In 1885 he was appointed minister of Liberia. In July 1892, Nathan married a second time, to Amanda America Dickson from Augusta, GA. She reigned the richest woman in Georgia after inheriting the wealth of her slaveowner father. She died 11 months into their marriage and Nathan inherited part of her wealth. In 1893 Nathan sued (and lost) the Pullman Car company for the death of Amanda.
Shortly thereafter, Nathan sold all of his property in Houston County and set out for Chatham Co., North Carolina to the plantation of his birth He visited with long lost family members that still resided on the plantation. He shared a little of his fortune with them and left for NY, then on to Washington D.C. There he met and married his third wife, Nina E. Pinchback.
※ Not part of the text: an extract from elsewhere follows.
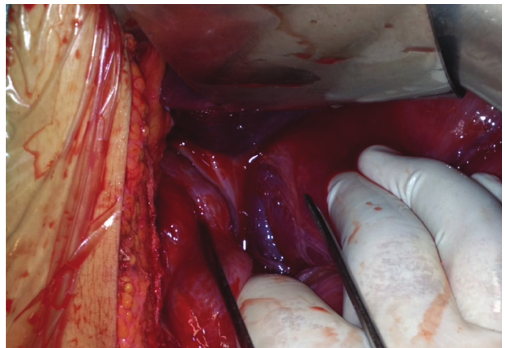
Figure 6: The approximation of the gastroesophageal junction and pylorus, leading to gastric volvulus.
Nathan and Nina had one son, Nathan Eugene Pinchback (Jean)Toomer. By 1898 Nina filed for divorce and Nathan returned to Augusta, Georgia and later to Macon Georgia and lived out the rest of his life.
Nathan’s son, Nathan Pinchback “Jean” Toomer, became a well know author during the Harlem Renaissance for his 1923 novel, Cane. An influential work about African American life. In the fall of 1921, he accepted a short-term job as a substitute principal at the Sparta Agricultural and Industrial Institute, in the Oconee River valley of middle Georgia. Questions of his identity and spiritual harmony led him in the teachings of Scientology.
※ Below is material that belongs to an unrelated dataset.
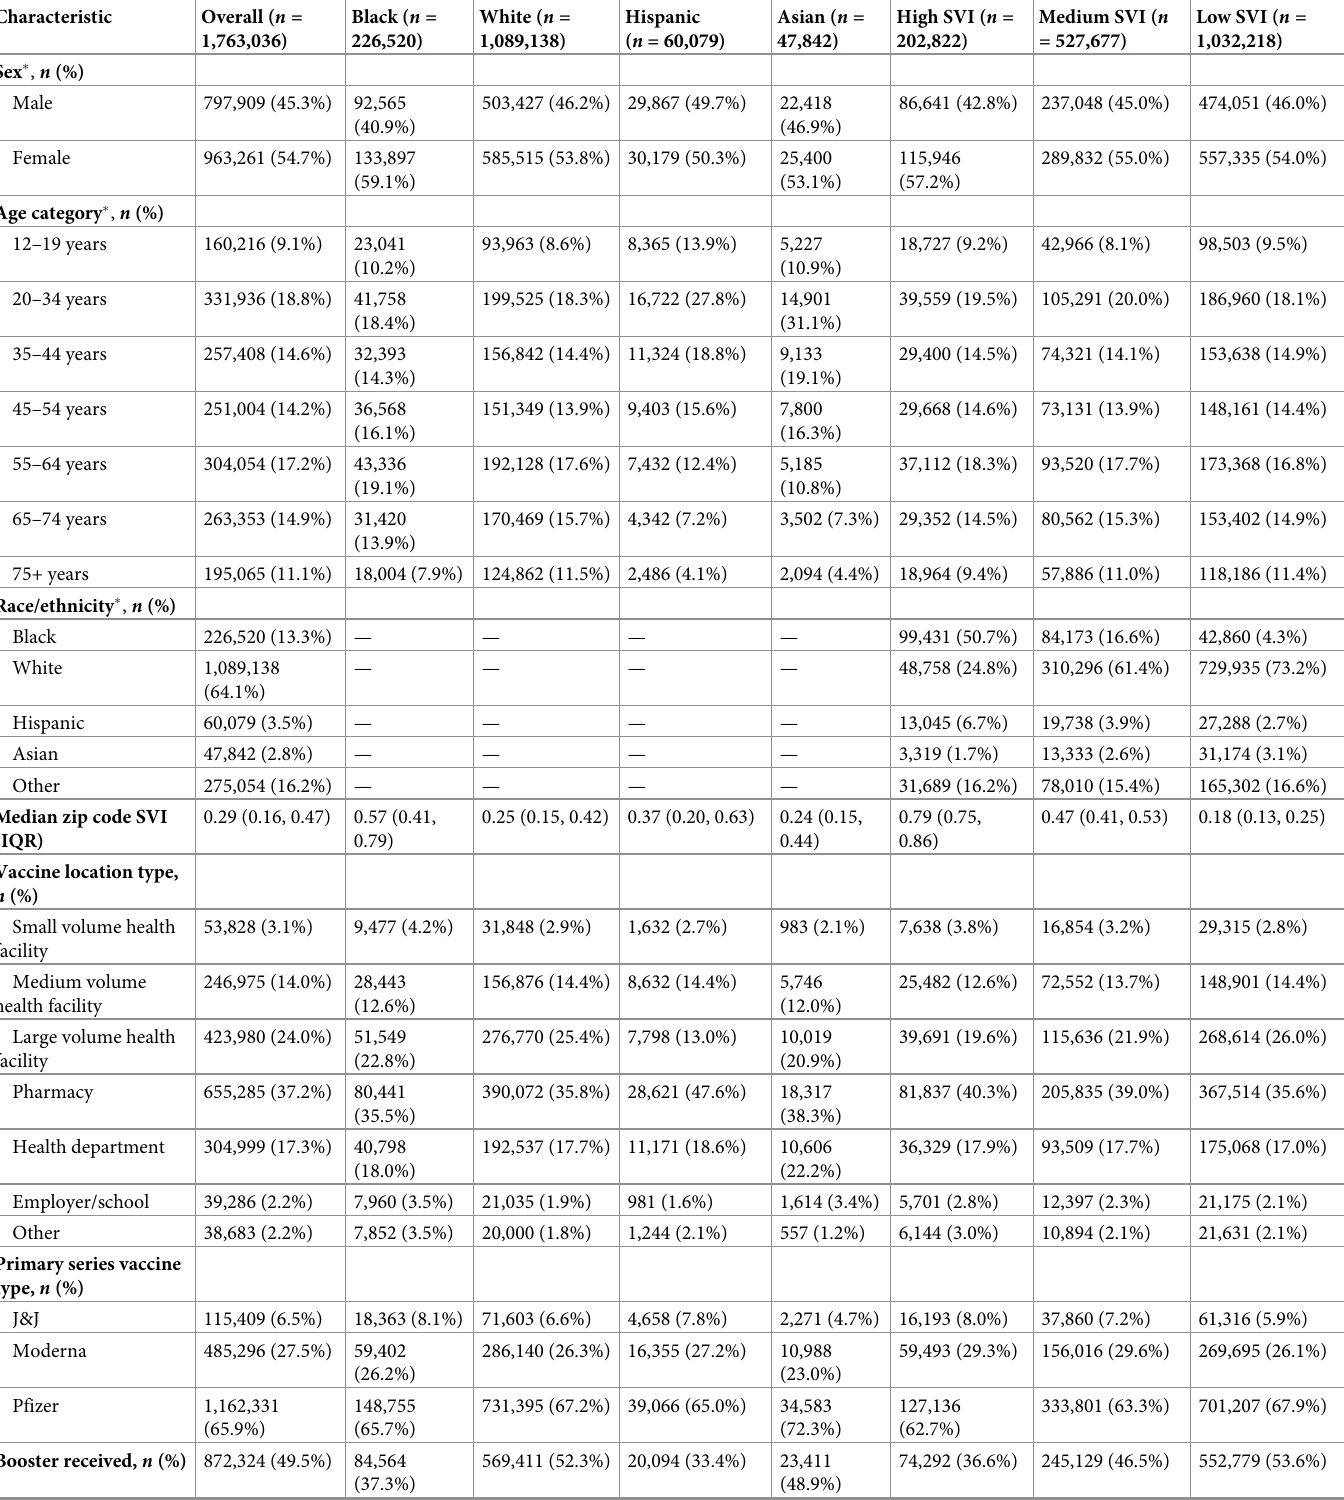
Table 1. Characteristics of individuals completing the primary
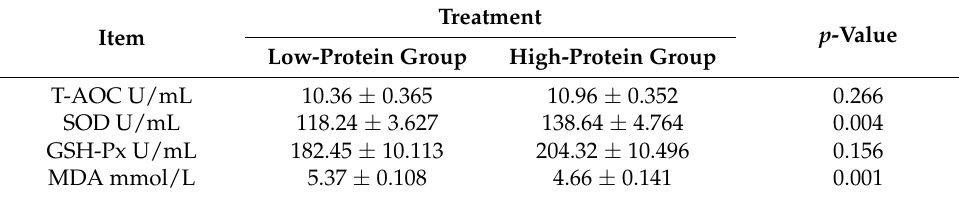
Table 5. Effects of the dietary protein level on the plasma antioxidant indexes of growing yaks.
In 1940 Toomer joined the Quakers. He lectured for the Religious Society of Friends and wrote extensively for Quaker publications in the 1940s and 1950s. Although he wrote throughout his life, Toomer's literary visibility effectively ended in 1936, with the last publication in his lifetime, the long poem "Blue Meridian," which celebrated the potential of an "American" race, a "blue" hybrid that would incorporate and extend the spirits of the black, white, and red races.
Throughout the census, Nathan and his family are listed as “White”. Toomer died in a Pennsylvania nursing home on March 30, 1967. In 2002 Toomer was inducted into the Georgia Writers Hall of Fame.
Amanda's life is depicted in the 2000 movie, "A Housee Divided".
The movie centers on a trial challenging the validity of a Georgia plantation owner's will leaving the land to the illegitimate daughter he fathered with his Black slave.
In the aftermath of the terrible Civil War which has devastated the South, Amanda America Dixon returns home to find she has become the sole heir to a vast cotton plantation. But the dreadful secret which has blighted her life threatens to deprive her of the birthright which her father David had struggled for so long to create.
Raised by her father and grandmother to be the perfect white Southern Belle, Amanda's true mother was a black slave Julia. Confronted with the forces of greed and bigotry, Amanda has to face not only the hatred of a racist world, but the complex truth of a family whose lives have been built on a lie.